Amazon’s approach is customer centric. They‘ve put the customer at the center of the equation. Accepting any card, at least for now, the eCommerce giant has decided not to push consumers to shift preference to their own branded payments option or make any changes at the POS to incentivize them towards preferred payment choices.

Ebb and Flow

That was then.

With the rise of buy now, pay later (BNPL) and other options, McCarthy said, there comes a point where conversion at the POS peaks and clutter becomes an unfortunate

side-effect. McCarthy said we‘re likely to see digital wallets consolidate to just a few major players: “more than four or five, but less than 50.”

But “there comes a day where alternatives appear and we’re starting to see some of those alternatives with real-time payments through cryptocurrencies,” he said. Amazon and other intermediaries who have already gained consumers’ trust will likely start influencing those payment decisions in ways incumbents may not like.

“We’re entering a new phase here where the choices are appearing, the tools exist, this mega kind of eCommerce/app players will have a lot of trust and a large consumer base to work with,” he said.

However, new and decentralized networks can take shape without the need for intermediaries – which is a key value proposition for decentralized finance and crypto.

“It’s a threat, but I wouldn‘t call it existential,” he said, “like a lot of things that were threats in the past, the incumbents do a good job of at least steering them into a space that works well, or at least cooperatively.”

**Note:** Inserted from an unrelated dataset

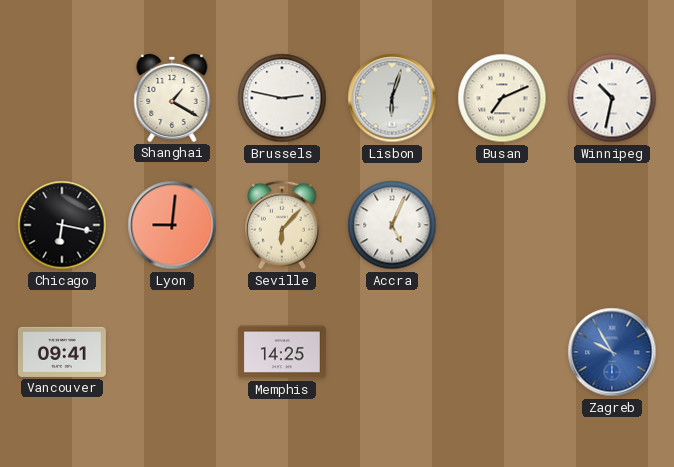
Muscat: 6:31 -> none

Even with the rise of bitcoin, there has been an explosion of exchanges and wallets that still use Visa or Mastercard as an on- or off-ramp. Visa also announced that it will treat crypto akin to just another kind of fiat for settlement purposes.

Building Trust

According to McCarthy, when forging new commerce systems, it comes down to trust. In many cases, intermediaries can build that trust. With technology at the POS, those intermediaries have provided merchants with new ways to convert sales beyond the traditional POS options used in brick-and-mortar stores.

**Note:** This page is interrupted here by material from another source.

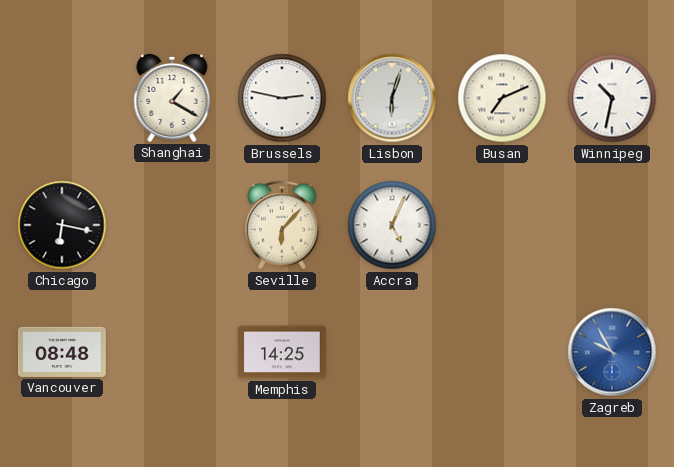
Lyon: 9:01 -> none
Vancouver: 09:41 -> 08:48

Of the emergence of the connected economy, said McCarthy – the when and the how of it all – “people are very impatient when you’re in the moment. It takes a while.” For example, it took Visa 60 years to get its current standing as a network of networks. ATMs weren‘t connected through switches for more than 20 years and debit took 20 years to become mainstream.

But, according to McCarthy: give it time; this will happen. “Whether you’re the marketplace or the super app,” he told Webster, “you‘re going to build payments into the heart of what you’re doing … you can’t have a connected economy without payments at the heart of it.”